I examine where signs appear, what enables them to be there or, on the contrary, what hinders their presence, and what mechanisms are developed to enforce these regulations.

Can a wall “ask for” street art more readily than for public notices, advertising messages, or graffiti tags?

What makes a surface attract or reject specific types of signage?

How can surfaces and inscriptions be transformative agents in struggles for spatial justice?

And who should decide what cities look like?  

Highlights: a theory and methodology of urban surfaces (#surfacestudies – you heard it here first!), a critical history of #graffiti and #streetart, an overview of how the law deals with walls and inscriptions in cities, a wall interview, a #manifesto for the right to the surface, and a bunch of delightful colour photographs…

Introduction: the city of surfaces

Welcome to the universe of surface studies, a way of seeing and knowing urban life through examining public walls and surfaces. The intro sets to demonstrate that a history of contemporary urban cultures can be written through the surfaces of the city, and opens up the journey towards writing this history.

Surface semiotics: a manual for knowing surfaces

This chapter establishes the field of surface semiotics. It analyses traffic signs, advertising posters, and unsanctioned markings as collective spatial agents, alongside ambitions of urban order and morality which are enforced through clean surfaces. It argues that surfaces are visible results of ideas about cities, challenges to those ideas, and the policies put in place to manage these tensions. Plural surface discourse is discussed as a site of urban politics.

» Materials provided:
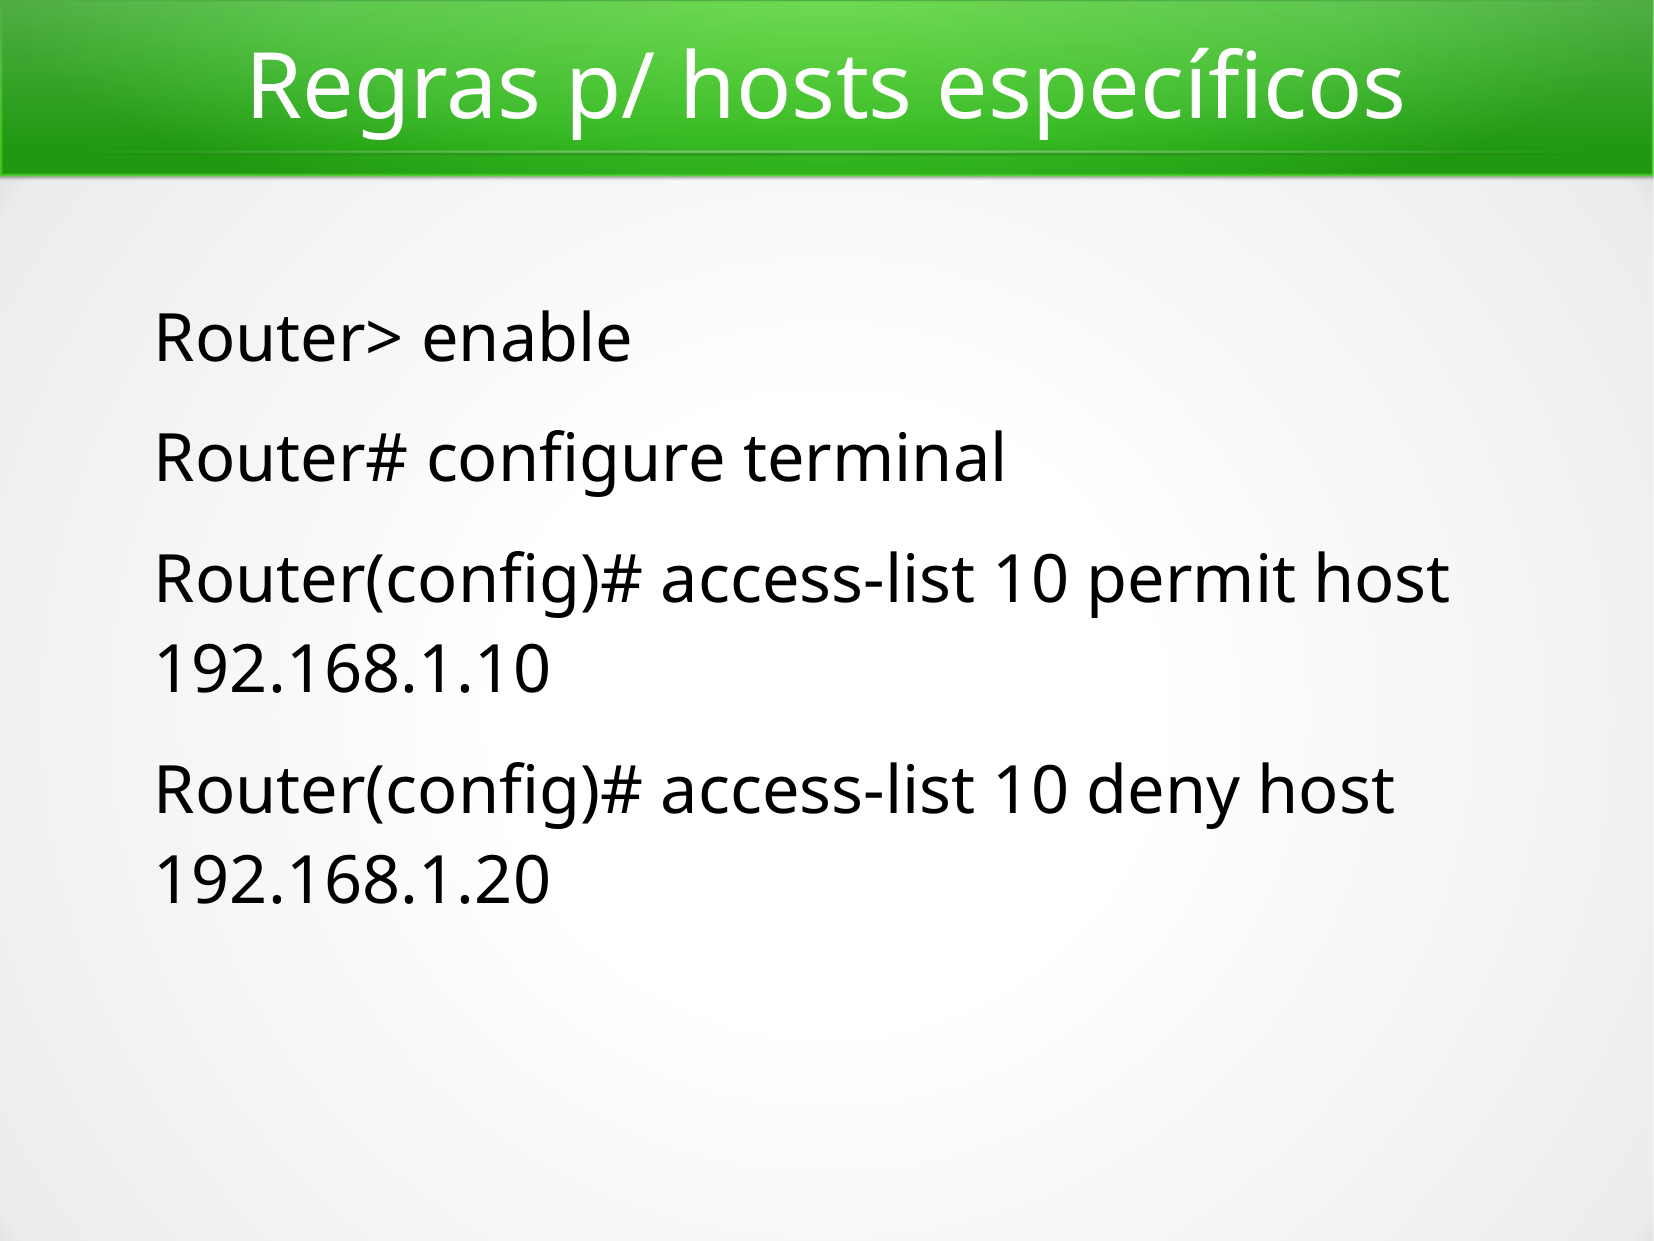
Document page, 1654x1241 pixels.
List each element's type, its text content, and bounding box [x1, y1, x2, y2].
==
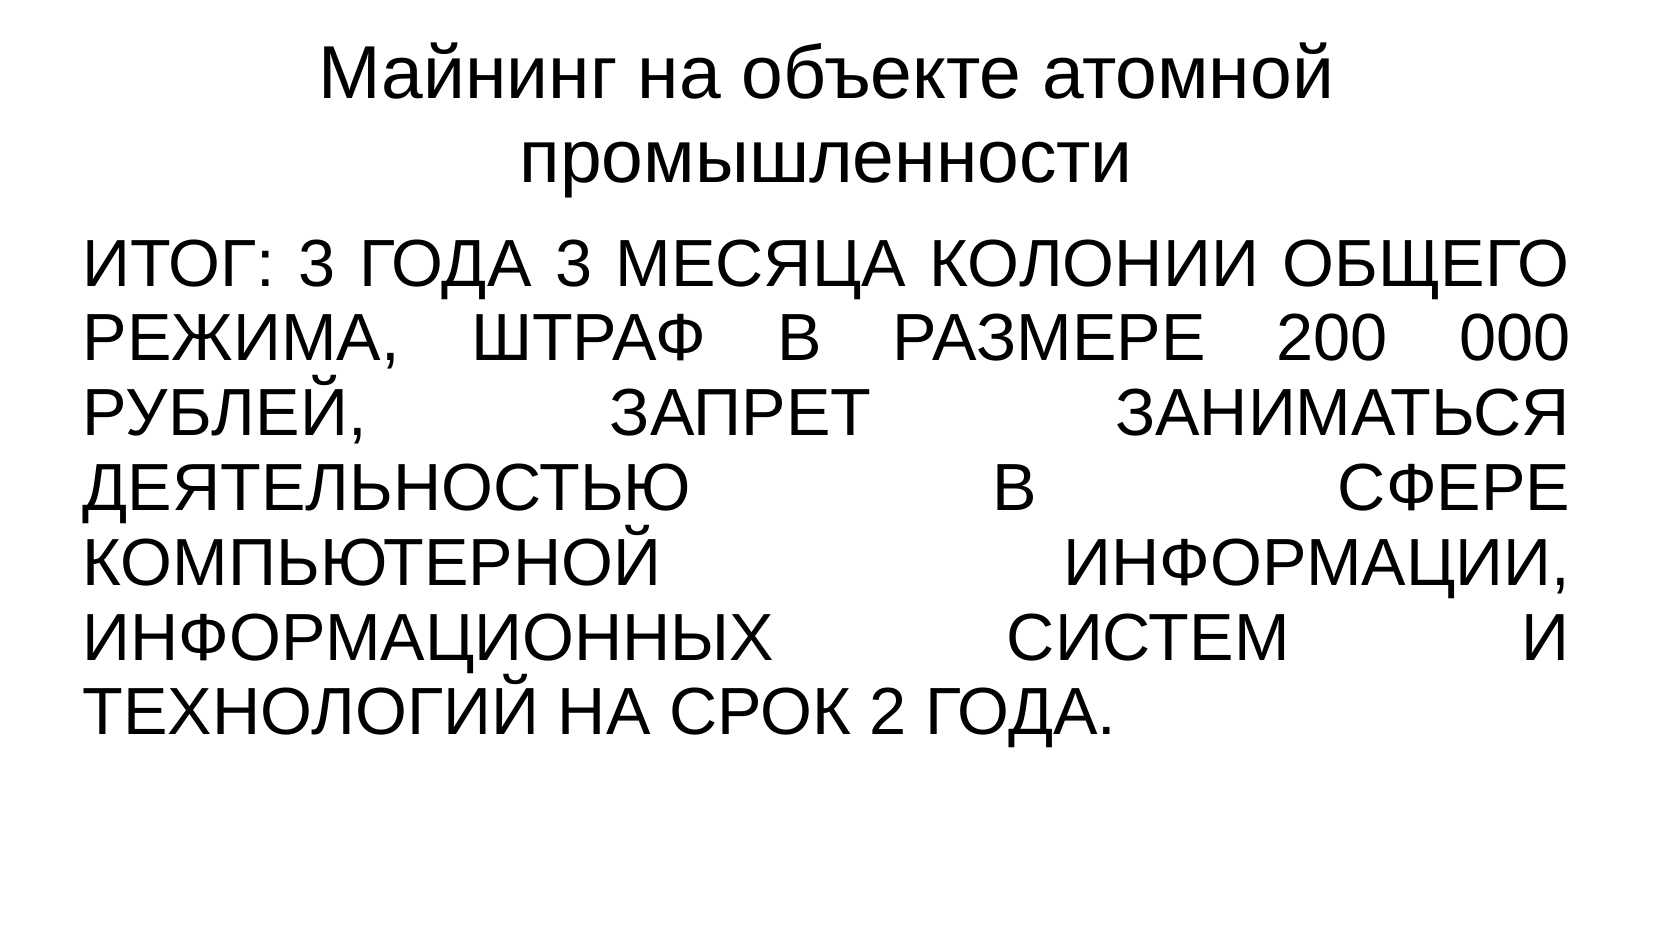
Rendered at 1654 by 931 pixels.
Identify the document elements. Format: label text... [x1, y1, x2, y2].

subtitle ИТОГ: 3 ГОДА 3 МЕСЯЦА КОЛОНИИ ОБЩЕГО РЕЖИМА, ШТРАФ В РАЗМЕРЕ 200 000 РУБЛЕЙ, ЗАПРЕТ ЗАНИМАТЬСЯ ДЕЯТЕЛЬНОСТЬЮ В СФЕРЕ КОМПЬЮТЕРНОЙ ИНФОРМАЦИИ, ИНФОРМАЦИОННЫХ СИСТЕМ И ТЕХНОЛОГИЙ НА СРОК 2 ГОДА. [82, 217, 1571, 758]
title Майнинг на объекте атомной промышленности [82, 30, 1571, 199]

» To do:
[a] Answer these questions about the text on urban surfaces:
(i) Which hashtag accompanies the theory and methodology of urban surfaces in the highlights?
(ii) What is the subtitle of the introduction?
(iii) Which field does the chapter on surface semiotics establish?
[b] Render the records from the line with "Document page, 1654x1241 pixels." to the line with "List each element's" as a Markdown table with the columns Number and Record line, one row per line, leaving out blank lines.

» Expected answers:
[a]
(i) #surfacestudies
(ii) The city of surfaces
(iii) Surface semiotics

[b]
| Number | Record line |
|---|---|
| 1 | Document page, 1654x1241 pixels. |
| 2 | List each element's type, its text content, and bounding box [x1, y1, x2, y2]. |